The first faint hints of a national industrial policy that emerged during the Trump administration have now coalesced into a comprehensive agenda for economic renewal. Some facets of administration activity, such as antitrust enforcement, haven’t quite caught up with where the White House wants to go, but the overall direction of policy is clear.

That, however, brings us to the issue of companies that don’t seem to have gotten the message. Some of the nation’s biggest and most progressive enterprises still are too heavily exposed to China for their own good, and the good of the nation.

Take Apple
AAPL
, the world’s most valuable company. Apple remains heavily dependent on Chinese facilities for the assembly of its signature iPhone.

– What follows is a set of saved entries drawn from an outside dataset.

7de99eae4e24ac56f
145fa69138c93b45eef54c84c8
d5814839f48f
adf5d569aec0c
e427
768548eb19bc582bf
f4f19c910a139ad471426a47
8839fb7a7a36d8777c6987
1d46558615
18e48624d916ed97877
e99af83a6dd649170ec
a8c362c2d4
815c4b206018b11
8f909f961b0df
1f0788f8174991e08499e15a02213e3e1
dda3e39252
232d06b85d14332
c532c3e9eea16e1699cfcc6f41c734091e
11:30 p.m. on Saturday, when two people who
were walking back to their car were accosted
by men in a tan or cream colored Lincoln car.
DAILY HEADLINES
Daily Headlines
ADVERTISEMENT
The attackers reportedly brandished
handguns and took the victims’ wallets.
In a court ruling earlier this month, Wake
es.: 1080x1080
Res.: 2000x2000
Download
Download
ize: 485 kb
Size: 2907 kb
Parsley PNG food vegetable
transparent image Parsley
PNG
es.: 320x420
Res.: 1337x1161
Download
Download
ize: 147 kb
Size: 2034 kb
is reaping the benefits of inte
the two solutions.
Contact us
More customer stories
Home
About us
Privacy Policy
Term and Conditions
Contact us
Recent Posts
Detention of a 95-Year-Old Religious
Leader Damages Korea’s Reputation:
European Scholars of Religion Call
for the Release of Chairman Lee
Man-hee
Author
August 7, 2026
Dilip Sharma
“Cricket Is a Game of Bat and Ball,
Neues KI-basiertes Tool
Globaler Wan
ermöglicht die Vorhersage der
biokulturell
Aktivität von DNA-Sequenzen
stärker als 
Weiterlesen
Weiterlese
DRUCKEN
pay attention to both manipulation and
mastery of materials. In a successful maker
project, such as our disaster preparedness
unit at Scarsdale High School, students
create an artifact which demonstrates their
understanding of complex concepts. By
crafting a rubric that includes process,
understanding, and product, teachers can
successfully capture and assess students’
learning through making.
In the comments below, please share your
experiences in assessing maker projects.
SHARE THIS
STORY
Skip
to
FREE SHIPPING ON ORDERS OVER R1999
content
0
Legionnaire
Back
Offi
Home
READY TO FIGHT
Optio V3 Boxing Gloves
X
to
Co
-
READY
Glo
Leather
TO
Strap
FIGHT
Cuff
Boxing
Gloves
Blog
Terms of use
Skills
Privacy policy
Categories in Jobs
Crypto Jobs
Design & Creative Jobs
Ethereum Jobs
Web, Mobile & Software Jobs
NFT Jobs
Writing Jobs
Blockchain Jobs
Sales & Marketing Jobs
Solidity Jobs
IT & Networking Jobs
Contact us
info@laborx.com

Sadanand Dhume noted in a recent Wall Street Journal op-ed that since 2007, the portion of China’s contribution to the value of iPhones has risen from 4% to 25%.

And then there is Apple’s decision to source its new virtual-reality headset exclusively to Chinese manufacturer Luxshare—apparently the first time this has ever happened at the launch of a new Apple product. Talk about bad timing.

To take another example, Microsoft continues to employ thousands of software engineers at its Chinese research locations, many of whom are working on cutting-edge technologies such as artificial intelligence.

Geoffrey Cain of the Foundation for American Innovation complained in June 13 congressional testimony that Microsoft’s Beijing research center “is the laboratory that went on for two decades to train many of the top AI technologists and developers in China.”

While Microsoft rival Google
GOOG
has avoided significant exposure to the Chinese market, Cain says Microsoft has made itself the centerpiece of the Chinese AI ecosystem.

These companies and others need to get in step with where Washington is headed. President Biden is, if anything, more forgiving of China’s many transgressions against global norms than the next Republican president is likely to be.

So, while Greg Hayes is right about finding a middle ground between decoupling and letting US deindustrialization continue, some of his tech-industry brethren need to wise up to a rapidly changing great-power dynamic.

RTX and Google contribute to my think tank.